-- begin --

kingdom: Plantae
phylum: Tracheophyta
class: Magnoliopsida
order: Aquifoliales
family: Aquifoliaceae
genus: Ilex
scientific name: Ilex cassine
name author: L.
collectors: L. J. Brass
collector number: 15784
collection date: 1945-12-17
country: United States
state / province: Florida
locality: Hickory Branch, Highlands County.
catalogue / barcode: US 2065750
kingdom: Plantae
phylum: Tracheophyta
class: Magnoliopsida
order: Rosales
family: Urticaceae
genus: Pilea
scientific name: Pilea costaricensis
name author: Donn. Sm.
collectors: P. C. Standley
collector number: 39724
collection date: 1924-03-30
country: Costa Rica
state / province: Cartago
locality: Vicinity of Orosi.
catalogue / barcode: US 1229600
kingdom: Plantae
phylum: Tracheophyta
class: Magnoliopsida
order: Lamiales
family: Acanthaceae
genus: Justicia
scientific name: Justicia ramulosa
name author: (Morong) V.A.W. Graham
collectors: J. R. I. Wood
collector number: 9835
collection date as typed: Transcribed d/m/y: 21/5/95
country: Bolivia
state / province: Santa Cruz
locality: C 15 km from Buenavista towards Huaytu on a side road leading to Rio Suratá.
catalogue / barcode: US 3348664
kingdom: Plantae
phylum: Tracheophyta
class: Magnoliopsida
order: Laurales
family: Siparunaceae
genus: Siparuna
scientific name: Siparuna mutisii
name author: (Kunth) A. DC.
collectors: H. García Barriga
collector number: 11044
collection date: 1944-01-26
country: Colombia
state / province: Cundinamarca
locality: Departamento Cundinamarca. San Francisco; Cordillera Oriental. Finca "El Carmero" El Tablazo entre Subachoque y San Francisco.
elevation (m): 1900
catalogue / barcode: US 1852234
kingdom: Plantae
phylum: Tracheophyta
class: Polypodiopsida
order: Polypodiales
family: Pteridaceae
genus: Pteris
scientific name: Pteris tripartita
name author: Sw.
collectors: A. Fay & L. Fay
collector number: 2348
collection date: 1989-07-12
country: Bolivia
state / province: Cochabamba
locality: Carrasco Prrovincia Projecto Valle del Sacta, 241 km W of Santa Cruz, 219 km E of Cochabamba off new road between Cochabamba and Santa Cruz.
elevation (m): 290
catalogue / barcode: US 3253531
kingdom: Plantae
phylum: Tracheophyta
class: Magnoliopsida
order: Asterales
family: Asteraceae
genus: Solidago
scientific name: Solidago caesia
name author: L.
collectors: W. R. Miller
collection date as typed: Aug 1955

-- end --

**WHAT YOU SHOULD DO**
Rewrite all of the material above as a numbered list, leaving out any blank lines.

**TASK RESPONSE**
1. kingdom: Plantae
2. phylum: Tracheophyta
3. class: Magnoliopsida
4. order: Aquifoliales
5. family: Aquifoliaceae
6. genus: Ilex
7. scientific name: Ilex cassine
8. name author: L.
9. collectors: L. J. Brass
10. collector number: 15784
11. collection date: 1945-12-17
12. country: United States
13. state / province: Florida
14. locality: Hickory Branch, Highlands County.
15. catalogue / barcode: US 2065750
16. kingdom: Plantae
17. phylum: Tracheophyta
18. class: Magnoliopsida
19. order: Rosales
20. family: Urticaceae
21. genus: Pilea
22. scientific name: Pilea costaricensis
23. name author: Donn. Sm.
24. collectors: P. C. Standley
25. collector number: 39724
26. collection date: 1924-03-30
27. country: Costa Rica
28. state / province: Cartago
29. locality: Vicinity of Orosi.
30. catalogue / barcode: US 1229600
31. kingdom: Plantae
32. phylum: Tracheophyta
33. class: Magnoliopsida
34. order: Lamiales
35. family: Acanthaceae
36. genus: Justicia
37. scientific name: Justicia ramulosa
38. name author: (Morong) V.A.W. Graham
39. collectors: J. R. I. Wood
40. collector number: 9835
41. collection date as typed: Transcribed d/m/y: 21/5/95
42. country: Bolivia
43. state / province: Santa Cruz
44. locality: C 15 km from Buenavista towards Huaytu on a side road leading to Rio Suratá.
45. catalogue / barcode: US 3348664
46. kingdom: Plantae
47. phylum: Tracheophyta
48. class: Magnoliopsida
49. order: Laurales
50. family: Siparunaceae
51. genus: Siparuna
52. scientific name: Siparuna mutisii
53. name author: (Kunth) A. DC.
54. collectors: H. García Barriga
55. collector number: 11044
56. collection date: 1944-01-26
57. country: Colombia
58. state / province: Cundinamarca
59. locality: Departamento Cundinamarca. San Francisco; Cordillera Oriental. Finca "El Carmero" El Tablazo entre Subachoque y San Francisco.
60. elevation (m): 1900
61. catalogue / barcode: US 1852234
62. kingdom: Plantae
63. phylum: Tracheophyta
64. class: Polypodiopsida
65. order: Polypodiales
66. family: Pteridaceae
67. genus: Pteris
68. scientific name: Pteris tripartita
69. name author: Sw.
70. collectors: A. Fay & L. Fay
71. collector number: 2348
72. collection date: 1989-07-12
73. country: Bolivia
74. state / province: Cochabamba
75. locality: Carrasco Prrovincia Projecto Valle del Sacta, 241 km W of Santa Cruz, 219 km E of Cochabamba off new road between Cochabamba and Santa Cruz.
76. elevation (m): 290
77. catalogue / barcode: US 3253531
78. kingdom: Plantae
79. phylum: Tracheophyta
80. class: Magnoliopsida
81. order: Asterales
82. family: Asteraceae
83. genus: Solidago
84. scientific name: Solidago caesia
85. name author: L.
86. collectors: W. R. Miller
87. collection date as typed: Aug 1955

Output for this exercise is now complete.